Polarization of light scattered by large aggregates

TL;DR

This study models light scattering by large cosmic dust aggregates with over 1000 monomers, revealing how their structure influences polarization and aiding interpretation of comet dust observations.

Contribution

Introduces a new parallelized MSTM code to simulate light scattering by large aggregates, linking their porosity and structure to observed polarization characteristics.

Findings

Porous aggregates (>98% porosity) show Rayleigh-like polarization dependence.

Less porous, compact aggregates exhibit solid-particle polarization curves.

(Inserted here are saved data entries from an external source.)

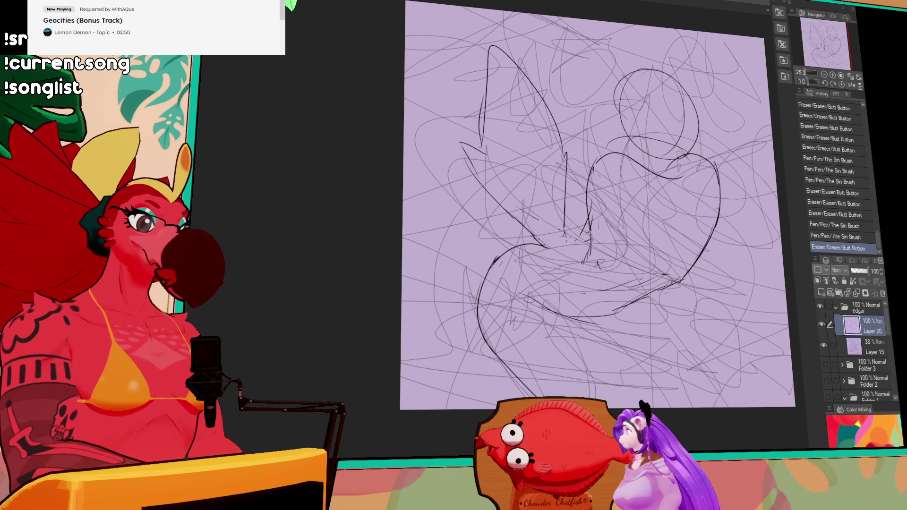
Lower Layer 19's opacity from 38 to 21 and return to drawing on Layer 20
{"action": "left_click", "coordinate": [853, 342]}
{"action": "left_click_drag", "start_coordinate": [858, 271], "coordinate": [856, 273]}
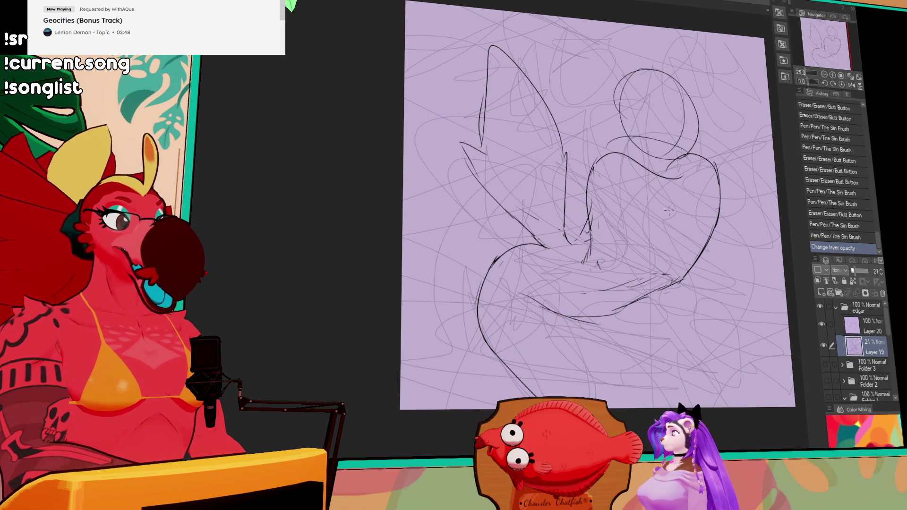
{"action": "left_click", "coordinate": [860, 321]}
Add short strokes around the waist and body, plus a curve beside the head
{"action": "left_click_drag", "start_coordinate": [541, 255], "coordinate": [552, 297]}
{"action": "mouse_move", "coordinate": [555, 265]}
{"action": "left_mouse_down"}
{"action": "mouse_move", "coordinate": [550, 293]}
{"action": "mouse_move", "coordinate": [557, 283]}
{"action": "left_mouse_up"}
{"action": "mouse_move", "coordinate": [566, 265]}
{"action": "left_mouse_down"}
{"action": "mouse_move", "coordinate": [576, 283]}
{"action": "mouse_move", "coordinate": [586, 278]}
{"action": "left_mouse_up"}
{"action": "mouse_move", "coordinate": [567, 246]}
{"action": "left_mouse_down"}
{"action": "mouse_move", "coordinate": [572, 255]}
{"action": "mouse_move", "coordinate": [588, 241]}
{"action": "mouse_move", "coordinate": [590, 262]}
{"action": "mouse_move", "coordinate": [592, 234]}
{"action": "left_mouse_up"}
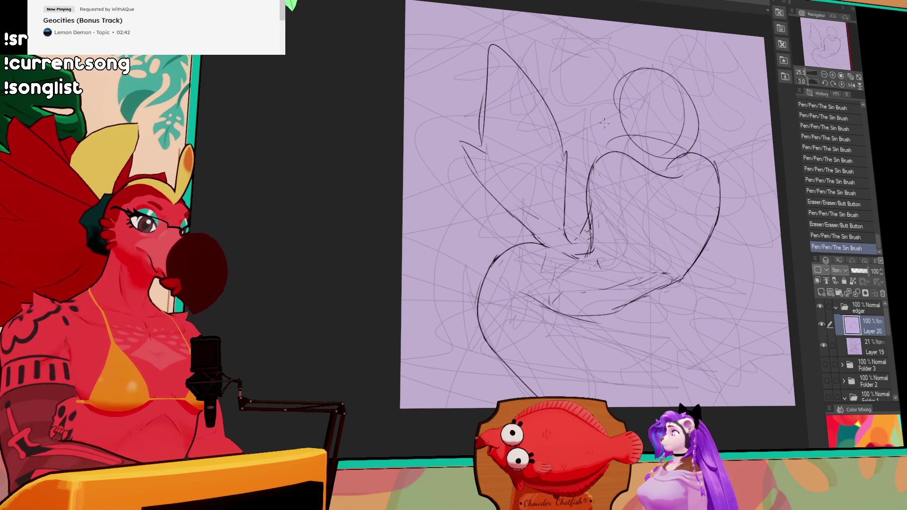
{"action": "left_click_drag", "start_coordinate": [600, 176], "coordinate": [596, 182]}
{"action": "left_click_drag", "start_coordinate": [598, 150], "coordinate": [587, 186]}
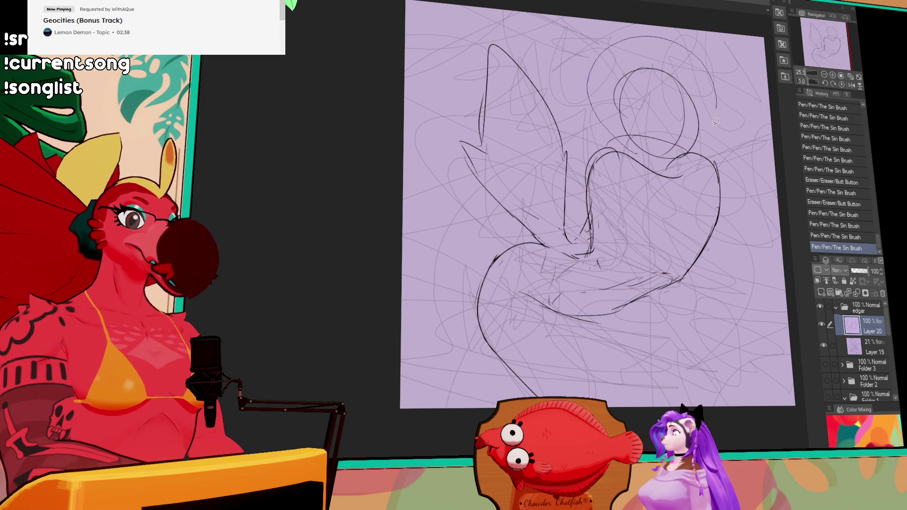
Select and delete the old head circle, then clear the selection
{"action": "left_click_drag", "start_coordinate": [719, 109], "coordinate": [685, 159]}
{"action": "key", "text": "Delete"}
{"action": "key", "text": "ctrl+d"}
Sketch a new head shape with lines down its right side
{"action": "mouse_move", "coordinate": [595, 171]}
{"action": "left_mouse_down"}
{"action": "mouse_move", "coordinate": [583, 189]}
{"action": "mouse_move", "coordinate": [590, 161]}
{"action": "left_mouse_up"}
{"action": "mouse_move", "coordinate": [652, 167]}
{"action": "left_mouse_down"}
{"action": "mouse_move", "coordinate": [671, 184]}
{"action": "mouse_move", "coordinate": [671, 154]}
{"action": "left_mouse_up"}
{"action": "mouse_move", "coordinate": [680, 151]}
{"action": "left_mouse_down"}
{"action": "mouse_move", "coordinate": [698, 158]}
{"action": "mouse_move", "coordinate": [708, 185]}
{"action": "left_mouse_up"}
{"action": "mouse_move", "coordinate": [704, 166]}
{"action": "left_mouse_down"}
{"action": "mouse_move", "coordinate": [710, 188]}
{"action": "mouse_move", "coordinate": [658, 264]}
{"action": "left_mouse_up"}
{"action": "left_click_drag", "start_coordinate": [659, 189], "coordinate": [657, 255]}
Add body lines below the head and a long curve down the figure's right side
{"action": "left_click_drag", "start_coordinate": [593, 189], "coordinate": [610, 245]}
{"action": "mouse_move", "coordinate": [597, 198]}
{"action": "left_mouse_down"}
{"action": "mouse_move", "coordinate": [614, 236]}
{"action": "mouse_move", "coordinate": [600, 236]}
{"action": "left_mouse_up"}
{"action": "mouse_move", "coordinate": [624, 269]}
{"action": "left_mouse_down"}
{"action": "mouse_move", "coordinate": [633, 279]}
{"action": "mouse_move", "coordinate": [708, 229]}
{"action": "left_mouse_up"}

Large aggregates can explain both phase angle and wavelength dependence of comet polarization.

Abstract

Study of cosmic dust and planetary aerosols indicate that some of them contain a large number of aggregates of the size that significantly exceeds the wavelengths of the visible light. In some cases such large aggregates may dominate in formation of the light scattering characteristics of the dust. In this paper we present the results of computer modelling of light scattering by aggregates that contain more than 1000 monomers of submicron size and study how their light scattering characteristics, specifically polarization, change with phase angle and wavelength. Such a modeling became possible due to development of a new version of MSTM (Multi Sphere T-Matrix) code for parallel computing. The results of the modeling are applied to the results of comet polarimetric observations to check if large aggregates dominate in formation of light scattering by comet dust. We compare aggregates of different structure and porosity. We show that large aggregates of more than 98% porosity (e.g. ballistic cluster-cluster aggregates) have angular dependence of polarization almost identical to the Rayleigh one. Large compact aggregates (less than 80% porosity) demonstrate the curves typical for solid particles. This rules out too porous and too compact aggregates as typical comet dust particles. We show that large aggregates not only can explain phase angle dependence of comet polarization in the near infrared but also may be responsible for the wavelength dependence of polarization, which can be related to their porosity.